== Segment start ==
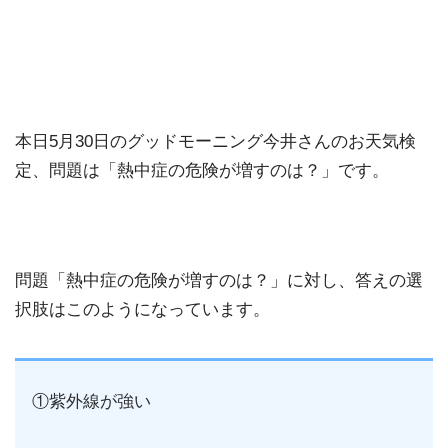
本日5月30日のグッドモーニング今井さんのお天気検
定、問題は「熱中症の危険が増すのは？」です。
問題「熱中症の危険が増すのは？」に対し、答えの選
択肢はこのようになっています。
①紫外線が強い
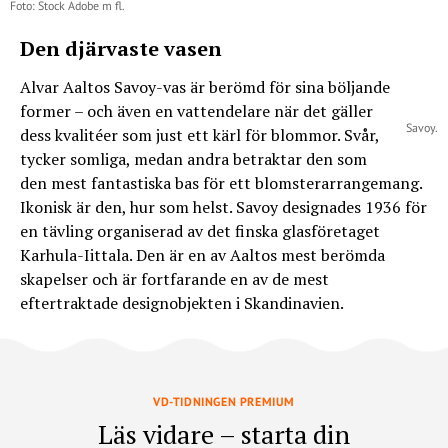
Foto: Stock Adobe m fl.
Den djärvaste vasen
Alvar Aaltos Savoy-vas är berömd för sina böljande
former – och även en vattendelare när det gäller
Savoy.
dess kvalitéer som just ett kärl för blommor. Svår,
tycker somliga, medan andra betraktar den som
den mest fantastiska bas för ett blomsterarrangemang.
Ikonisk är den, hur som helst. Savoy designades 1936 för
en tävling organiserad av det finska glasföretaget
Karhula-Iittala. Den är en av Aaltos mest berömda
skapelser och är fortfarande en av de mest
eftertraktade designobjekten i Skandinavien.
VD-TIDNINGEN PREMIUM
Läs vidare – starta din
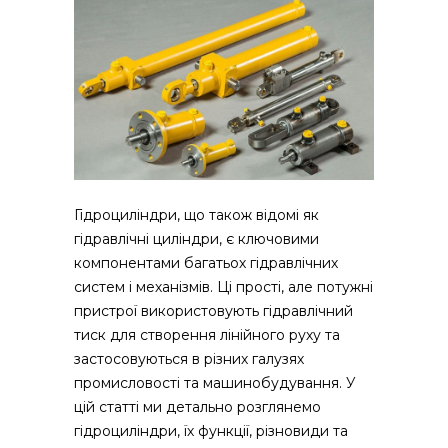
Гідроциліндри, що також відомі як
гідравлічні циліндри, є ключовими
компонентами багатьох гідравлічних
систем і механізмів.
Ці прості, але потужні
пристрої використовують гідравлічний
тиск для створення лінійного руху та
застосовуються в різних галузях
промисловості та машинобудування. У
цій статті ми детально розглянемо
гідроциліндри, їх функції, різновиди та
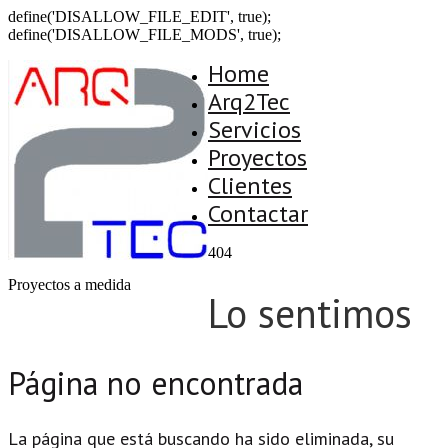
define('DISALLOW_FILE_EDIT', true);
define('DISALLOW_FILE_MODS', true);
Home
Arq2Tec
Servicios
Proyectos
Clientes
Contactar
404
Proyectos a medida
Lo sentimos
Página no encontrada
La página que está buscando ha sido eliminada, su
== Segment end ==
== Segment start ==
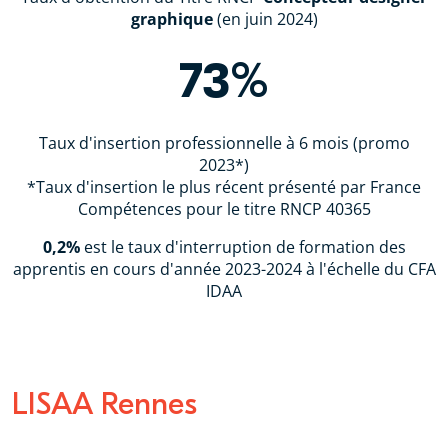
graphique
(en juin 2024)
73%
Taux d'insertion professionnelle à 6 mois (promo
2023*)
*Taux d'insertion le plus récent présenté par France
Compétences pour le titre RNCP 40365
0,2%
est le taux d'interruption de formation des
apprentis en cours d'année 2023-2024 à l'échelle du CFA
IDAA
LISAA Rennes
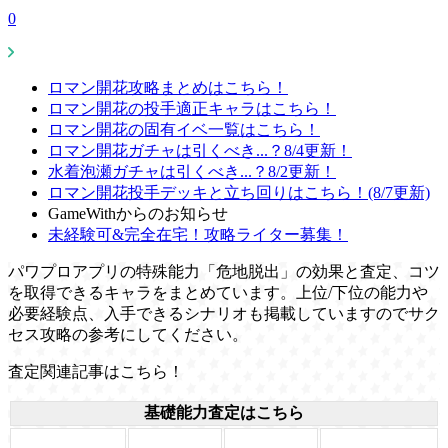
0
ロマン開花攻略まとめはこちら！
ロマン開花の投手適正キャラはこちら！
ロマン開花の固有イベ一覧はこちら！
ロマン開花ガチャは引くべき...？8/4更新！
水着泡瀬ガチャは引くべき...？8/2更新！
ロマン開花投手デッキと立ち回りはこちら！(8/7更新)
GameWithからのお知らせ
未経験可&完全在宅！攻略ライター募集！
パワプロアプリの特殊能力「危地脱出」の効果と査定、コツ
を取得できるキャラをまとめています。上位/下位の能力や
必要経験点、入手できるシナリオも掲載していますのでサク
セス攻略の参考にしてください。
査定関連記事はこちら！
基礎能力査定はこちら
== Segment end ==
» **Work required**:
Begin at the line that has "Гідроциліндри, що також відомі як" and stop after the line that has "застосовуються в різних галузях". Write these lines out again, switching "потужні" to "ефективні" and keeping all else unchanged.

» **Exercise result**:
Гідроциліндри, що також відомі як
гідравлічні циліндри, є ключовими
компонентами багатьох гідравлічних
систем і механізмів.
Ці прості, але ефективні
пристрої використовують гідравлічний
тиск для створення лінійного руху та
застосовуються в різних галузях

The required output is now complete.